* _WHAT TO WORK ON_: The answer must consist of every line from the entries that holds the word "load".

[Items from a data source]
++++

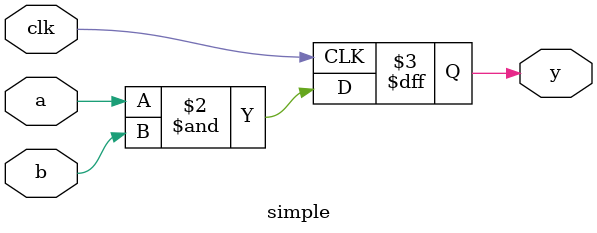
<source format=sv>
module simple
   (
    input a, b, clk,
    output reg y
   );

    always @(posedge clk) begin
        y <= a & b;
    end


endmodule



</source>
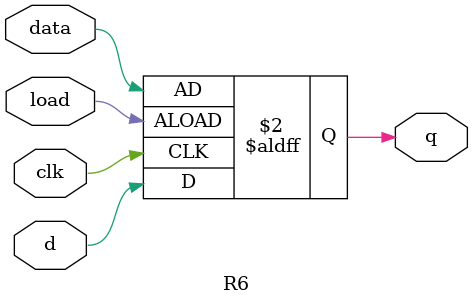
<source format=v>
module R6(d, data, clk, load, q);
	input d, data, clk, load;
	output reg q;
	
	always @ (posedge clk or posedge load)
	begin
		if (load)
		begin
			q <= data;
		end
		else
		begin
			q <= d;
		end
	end
endmodule

</source>
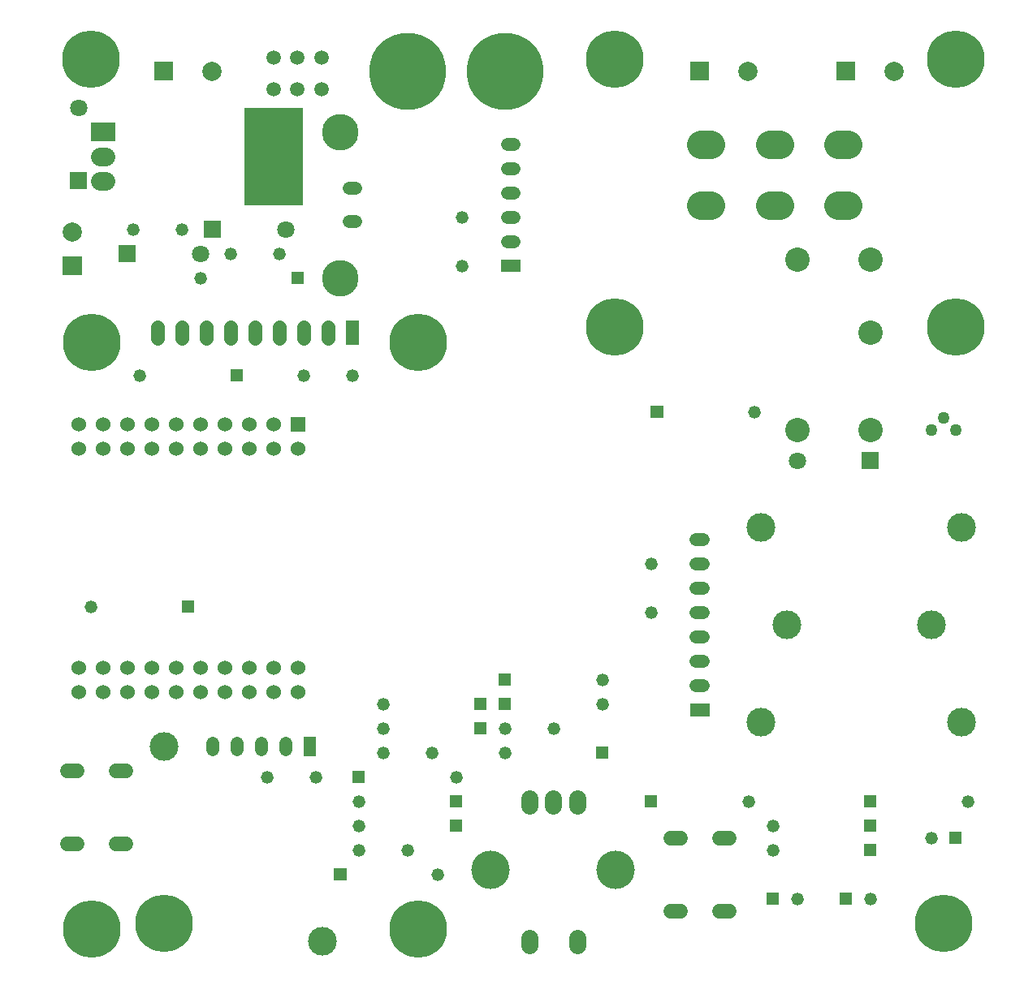
<source format=gbs>
%FSLAX24Y24*%
%MOIN*%
%ADD10C,0.0500*%
%ADD11C,0.0520*%
%ADD12C,0.0550*%
%ADD13C,0.0591*%
%ADD14C,0.0600*%
%ADD15C,0.0700*%
%ADD16C,0.0709*%
%ADD17C,0.0750*%
%ADD18C,0.0787*%
%ADD19C,0.1000*%
%ADD20C,0.1181*%
%ADD21C,0.1500*%
%ADD22C,0.1575*%
%ADD23C,0.2362*%
%ADD24C,0.3150*%
D10*
G01X37500Y22250D03*
X36500Y22250D03*
X37000Y22749D03*
D11*
G01X17000Y8000D03*
X2000Y15000D03*
X17250Y31000D03*
X17250Y28999D03*
X5750Y30500D03*
X3750Y30500D03*
X4000Y24500D03*
X37999Y7000D03*
X23000Y12000D03*
X10749Y24500D03*
X12749Y24500D03*
X9250Y8000D03*
X11250Y8000D03*
X16250Y4000D03*
X34000Y3000D03*
X13999Y10000D03*
X7750Y29500D03*
X9749Y29500D03*
X25000Y16750D03*
X25000Y14750D03*
X23000Y11000D03*
X29250Y23000D03*
X29000Y7000D03*
X13000Y7000D03*
X36499Y5500D03*
X6500Y28500D03*
X13999Y11000D03*
X13000Y6000D03*
X29999Y6000D03*
X16000Y9000D03*
X14000Y9000D03*
X31000Y3000D03*
X18999Y9000D03*
X21000Y10000D03*
X19000Y10000D03*
X29999Y5000D03*
X15000Y5000D03*
X13000Y5000D03*
X27140Y16750D02*
X26860Y16750D01*
X27140Y15750D02*
X26860Y15750D01*
X27140Y11750D02*
X26860Y11750D01*
X27140Y13750D02*
X26860Y13750D01*
X27140Y17750D02*
X26860Y17750D01*
X27140Y14750D02*
X26860Y14750D01*
X27140Y12750D02*
X26860Y12750D01*
X7000Y9390D02*
X7000Y9110D01*
X8000Y9390D02*
X8000Y9110D01*
X10000Y9390D02*
X10000Y9110D01*
X9000Y9390D02*
X9000Y9110D01*
X12890Y30825D02*
X12610Y30825D01*
X19390Y30000D02*
X19110Y30000D01*
X12890Y32175D02*
X12610Y32175D01*
X19390Y33000D02*
X19110Y33000D01*
X19390Y31000D02*
X19110Y31000D01*
X19390Y34000D02*
X19110Y34000D01*
X19390Y32000D02*
X19110Y32000D01*
D12*
G01X10750Y26475D02*
X10750Y26025D01*
X11750Y26475D02*
X11750Y26025D01*
X5750Y26475D02*
X5750Y26025D01*
X9750Y26475D02*
X9750Y26025D01*
X7750Y26475D02*
X7750Y26025D01*
X4750Y26475D02*
X4750Y26025D01*
X8750Y26475D02*
X8750Y26025D01*
X6750Y26475D02*
X6750Y26025D01*
D13*
G01X11468Y36250D03*
X11468Y37549D03*
X10484Y36250D03*
X9499Y36250D03*
X9499Y37549D03*
X10484Y37549D03*
D14*
G01X4500Y21500D03*
X9500Y21499D03*
X9500Y12499D03*
X7500Y12499D03*
X7500Y11499D03*
X8500Y11499D03*
X5500Y22500D03*
X4499Y11500D03*
X8500Y12499D03*
X1500Y21500D03*
X6500Y11499D03*
X10500Y21499D03*
X8500Y22500D03*
X3500Y21500D03*
X2500Y21500D03*
X10500Y11499D03*
X1499Y12500D03*
X5499Y12500D03*
X8500Y21499D03*
X4499Y12500D03*
X7500Y22500D03*
X7500Y21499D03*
X9500Y11499D03*
X2499Y12500D03*
X9500Y22500D03*
X6500Y21499D03*
X4500Y22500D03*
X6500Y22500D03*
X3500Y22500D03*
X3499Y11500D03*
X1499Y11500D03*
X6500Y12499D03*
X5500Y21499D03*
X3499Y12500D03*
X2500Y22500D03*
X5499Y11500D03*
X2499Y11500D03*
X10500Y12499D03*
X1500Y22500D03*
X3050Y5249D02*
X3450Y5249D01*
X3050Y8249D02*
X3450Y8249D01*
X1050Y5249D02*
X1450Y5249D01*
X1050Y8249D02*
X1450Y8249D01*
X27800Y2499D02*
X28200Y2499D01*
X27800Y5499D02*
X28200Y5499D01*
X25800Y2499D02*
X26199Y2499D01*
X25800Y5499D02*
X26199Y5499D01*
D15*
G01X20000Y6808D02*
X20000Y7108D01*
X21968Y6808D02*
X21968Y7108D01*
X20000Y1099D02*
X20000Y1399D01*
X21968Y1099D02*
X21968Y1399D01*
X20984Y6808D02*
X20984Y7108D01*
D16*
G01X31000Y21000D03*
X10000Y30500D03*
X6500Y29500D03*
X1500Y35500D03*
D17*
G01X2375Y32500D02*
X2625Y32500D01*
X2375Y33500D02*
X2625Y33500D01*
D18*
G01X1249Y30377D03*
X28968Y37000D03*
X34968Y37000D03*
X6968Y37000D03*
D19*
G01X34000Y22250D03*
X31000Y22250D03*
X31000Y29250D03*
X34000Y29250D03*
X34000Y26250D03*
D20*
G01X36500Y14250D03*
X30594Y14250D03*
X29500Y10250D03*
X37750Y18249D03*
X37750Y10249D03*
X29500Y18250D03*
X11500Y1250D03*
X5000Y9250D03*
X27053Y33980D02*
X27446Y33980D01*
X32690Y31500D02*
X33084Y31500D01*
X29872Y31500D02*
X30265Y31500D01*
X29872Y33980D02*
X30265Y33980D01*
X27053Y31500D02*
X27446Y31500D01*
X32690Y33980D02*
X33084Y33980D01*
D21*
G01X12250Y28500D03*
X12250Y34500D03*
D22*
G01X18425Y4202D03*
X23543Y4202D03*
D23*
G01X23500Y26500D03*
X37500Y26500D03*
X37000Y2000D03*
X23500Y37500D03*
X2037Y25856D03*
X2037Y1761D03*
X15462Y1761D03*
X15462Y25856D03*
X37500Y37500D03*
X5000Y2000D03*
X2000Y37500D03*
D24*
G01X15000Y37000D03*
X19000Y37000D03*
G36*
X33645Y20645D02*G01*
X34354Y20645D01*X34354Y21354D01*X33645Y21354D01*G37*
G36*
X13260Y8260D02*G01*
X12740Y8260D01*X12740Y7740D01*X13260Y7740D01*G37*
G36*
X5739Y14740D02*G01*
X6259Y14740D01*X6259Y15260D01*X5739Y15260D01*G37*
G36*
X856Y29393D02*G01*
X856Y28606D01*X1643Y28606D01*X1643Y29393D01*G37*
G36*
X7740Y24240D02*G01*
X8260Y24240D01*X8260Y24760D01*X7740Y24760D01*G37*
G36*
X26599Y10490D02*G01*
X27399Y10490D01*X27399Y11010D01*X26599Y11010D01*G37*
G36*
X34260Y7260D02*G01*
X33740Y7260D01*X33740Y6740D01*X34260Y6740D01*G37*
G36*
X27393Y37393D02*G01*
X26606Y37393D01*X26606Y36606D01*X27393Y36606D01*G37*
G36*
X19260Y12260D02*G01*
X18740Y12260D01*X18740Y11740D01*X19260Y11740D01*G37*
G36*
X7354Y30854D02*G01*
X6645Y30854D01*X6645Y30145D01*X7354Y30145D01*G37*
G36*
X12510Y4260D02*G01*
X11990Y4260D01*X11990Y3740D01*X12510Y3740D01*G37*
G36*
X33260Y3260D02*G01*
X32740Y3260D01*X32740Y2740D01*X33260Y2740D01*G37*
G36*
X17739Y9740D02*G01*
X18259Y9740D01*X18259Y10260D01*X17739Y10260D01*G37*
G36*
X11260Y8850D02*G01*
X11260Y9650D01*X10740Y9650D01*X10740Y8850D01*G37*
G36*
X10200Y22200D02*G01*
X10800Y22200D01*X10800Y22800D01*X10200Y22800D01*G37*
G36*
X19260Y11260D02*G01*
X18740Y11260D01*X18740Y10740D01*X19260Y10740D01*G37*
G36*
X33393Y37393D02*G01*
X32606Y37393D01*X32606Y36606D01*X33393Y36606D01*G37*
G36*
X25510Y23260D02*G01*
X24990Y23260D01*X24990Y22740D01*X25510Y22740D01*G37*
G36*
X25260Y7260D02*G01*
X24740Y7260D01*X24740Y6740D01*X25260Y6740D01*G37*
G36*
X16740Y6740D02*G01*
X17260Y6740D01*X17260Y7260D01*X16740Y7260D01*G37*
G36*
X3854Y29854D02*G01*
X3145Y29854D01*X3145Y29145D01*X3854Y29145D01*G37*
G36*
X37239Y5240D02*G01*
X37759Y5240D01*X37759Y5760D01*X37240Y5760D01*G37*
G36*
X10240Y28239D02*G01*
X10760Y28239D01*X10760Y28759D01*X10240Y28759D01*G37*
G36*
X13025Y25750D02*G01*
X13025Y26750D01*X12474Y26750D01*X12474Y25750D01*G37*
G36*
X17739Y10740D02*G01*
X18259Y10740D01*X18259Y11260D01*X17739Y11260D01*G37*
G36*
X16740Y5740D02*G01*
X17260Y5740D01*X17260Y6260D01*X16740Y6260D01*G37*
G36*
X1145Y32854D02*G01*
X1145Y32145D01*X1854Y32145D01*X1854Y32854D01*G37*
G36*
X33739Y5740D02*G01*
X34259Y5740D01*X34259Y6260D01*X33739Y6260D01*G37*
G36*
X30260Y3260D02*G01*
X29740Y3260D01*X29740Y2740D01*X30260Y2740D01*G37*
G36*
X10699Y31500D02*G01*
X10700Y35500D01*X8300Y35500D01*X8300Y31500D01*G37*
G36*
X3000Y34125D02*G01*
X3000Y34875D01*X2000Y34875D01*X2000Y34125D01*G37*
G36*
X22739Y8740D02*G01*
X23259Y8740D01*X23259Y9260D01*X22739Y9260D01*G37*
G36*
X33739Y4740D02*G01*
X34259Y4740D01*X34259Y5260D01*X33739Y5260D01*G37*
G36*
X5393Y37393D02*G01*
X4606Y37393D01*X4606Y36606D01*X5393Y36606D01*G37*
G36*
X18850Y29260D02*G01*
X18850Y28740D01*X19650Y28740D01*X19650Y29260D01*G37*
M02*

</source>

++++

* _RESPONSE TO THE TASK_:
module R6(d, data, clk, load, q);
	input d, data, clk, load;
	always @ (posedge clk or posedge load)
		if (load)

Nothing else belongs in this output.